◆ PAGE
James fraudulently told investors that their funds would be used for profitable real estate transactions that would provide returns, which at times were represented to be as high as 24%, the SEC statement said. The complaint alleged the defendants offered and sold promissory notes and, later, interests in limited liability companies.

According to the SEC, throughout 2004 and 2005, defendants did not purchase any real estate or real estate related assets from which to pay investor returns. Also, the complaint alleges that the defendants misrepresented to investors that their investments would be secured by real property, or by funds owed to JWJA from real estate transactions. The complaint also alleges defendants fraudulently failed to disclose that they used new investor money to pay returns to previous investors.

The SEC said that US District Judge Florence-Marie Cooper of the US District Court for the Central District of California, appointed a temporary receiver over the companies controlled by James and also froze his assets.

◆ DATASET

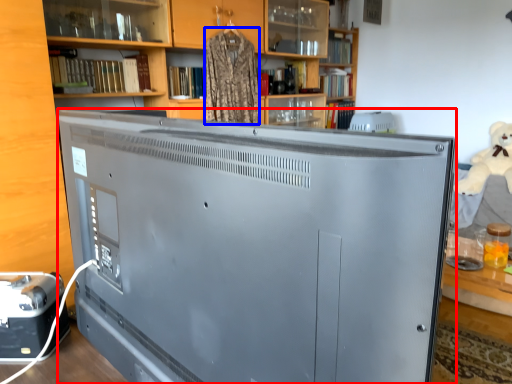
Question: Which object appears closest to the camera in this image, television (highlighted by a red box) or clothing (highlighted by a blue box)?

Choices:
 (A) television
 (B) clothing

Answer: (A)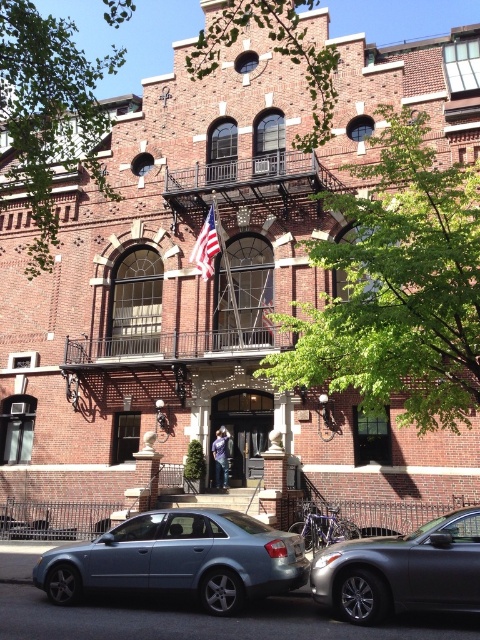
You are a visitor arriving at the building and want to park your car. The satin blue sedan at lower center is blocking the path to the entrance steps. Can you drive around it to reach the steps without going under the american flag at center?

The satin blue sedan at lower center is positioned under the american flag at center, so driving around it might require passing under the flag. However, since the flag is attached to the building, you cannot drive under it. Therefore, you need to move the sedan to access the entrance steps safely.

You are a visitor arriving at the brick building and see the satin blue sedan at lower center and the metallic gray sedan at lower right. Which car is parked closer to the entrance steps?

The satin blue sedan at lower center is parked closer to the entrance steps because it is located below the metallic gray sedan at lower right, indicating a lower position relative to the entrance.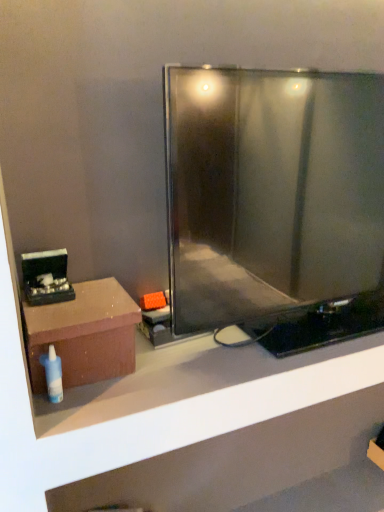
Question: Is point (87, 290) closer or farther from the camera than point (59, 362)?

Choices:
 (A) closer
 (B) farther

Answer: (B)

Question: Visually, is matte brown box at left positioned to the left or to the right of white plastic bottle at lower left?

Choices:
 (A) left
 (B) right

Answer: (B)

Question: Estimate the real-world distances between objects in this image. Which object is closer to the matte brown box at left?

Choices:
 (A) black glossy jewelry box at left
 (B) white plastic bottle at lower left
 (C) brown matte shelf at lower left
 (D) metallic flat-screen tv at center

Answer: (B)

Question: Considering the real-world distances, which object is farthest from the white plastic bottle at lower left?

Choices:
 (A) brown matte shelf at lower left
 (B) matte brown box at left
 (C) metallic flat-screen tv at center
 (D) black glossy jewelry box at left

Answer: (A)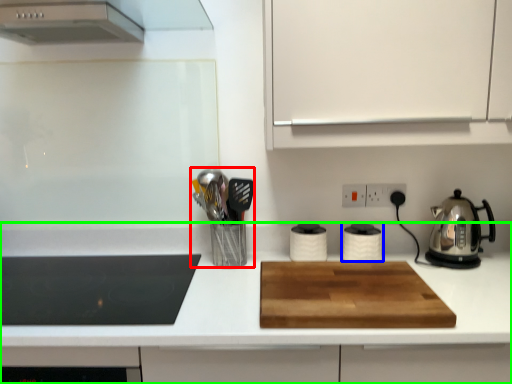
Question: Considering the real-world distances, which object is closest to appliance (highlighted by a red box)? kitchen appliance (highlighted by a blue box) or countertop (highlighted by a green box).

Choices:
 (A) kitchen appliance
 (B) countertop

Answer: (B)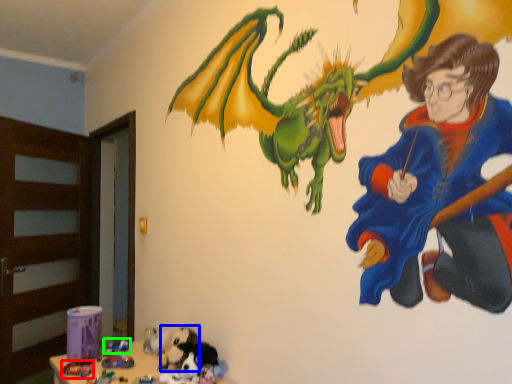
Question: Considering the real-world distances, which object is farthest from toy (highlighted by a red box)? animal (highlighted by a blue box) or toy (highlighted by a green box)?

Choices:
 (A) animal
 (B) toy

Answer: (A)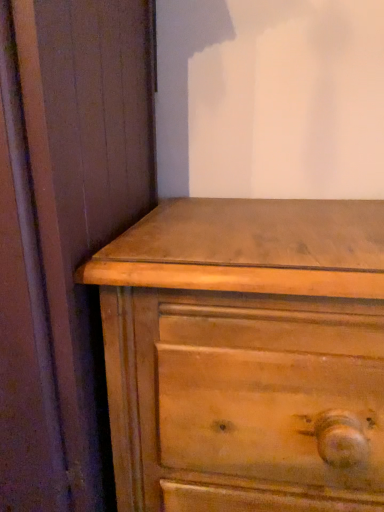
Where is `vacant space situated above light brown wood chest of drawers at center (from a real-world perspective)`? The height and width of the screenshot is (512, 384). vacant space situated above light brown wood chest of drawers at center (from a real-world perspective) is located at coordinates (243, 230).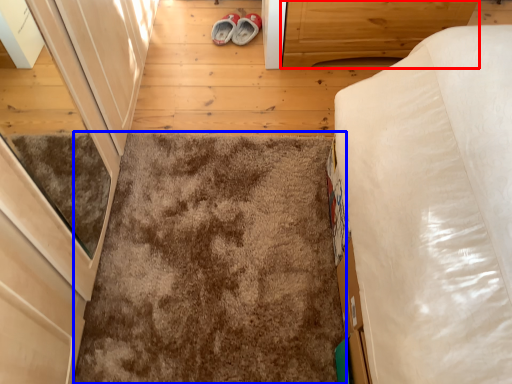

◆ REQUIREMENTS
1. According to the passage on the SEC case against James, what rate of return were investors at times told to expect?
2. Extend the passage on the SEC case against James, picking up after its final sentence.

◆ REPLIES
1. As high as 24%.

2.
Randall Lee, director of the SEC’s Pacific Regional Office in Los Angeles, said in the news release, “As set forth in the Commission’s complaint, the defendants in this case pitched free dinner and retirement planning seminars to potential investors. At these ‘free’ seminars, they promised unrealistically high rates of return in order to entice investors to transfer their IRA savings to the defendants for investment in purported businesses, which were largely non-existent.”

In addition to James and JWJA, also named in the SEC’s complaint are:

  • J.W. James Borrowing Entity
  • J.W. James Investment Group Fund One
  • The James Company Fund I
  • The James Company Borrowing Entity
  • Virtual Cash Flow Corporation
  • The Cloaking Device
  • J.W. James Acquisitions.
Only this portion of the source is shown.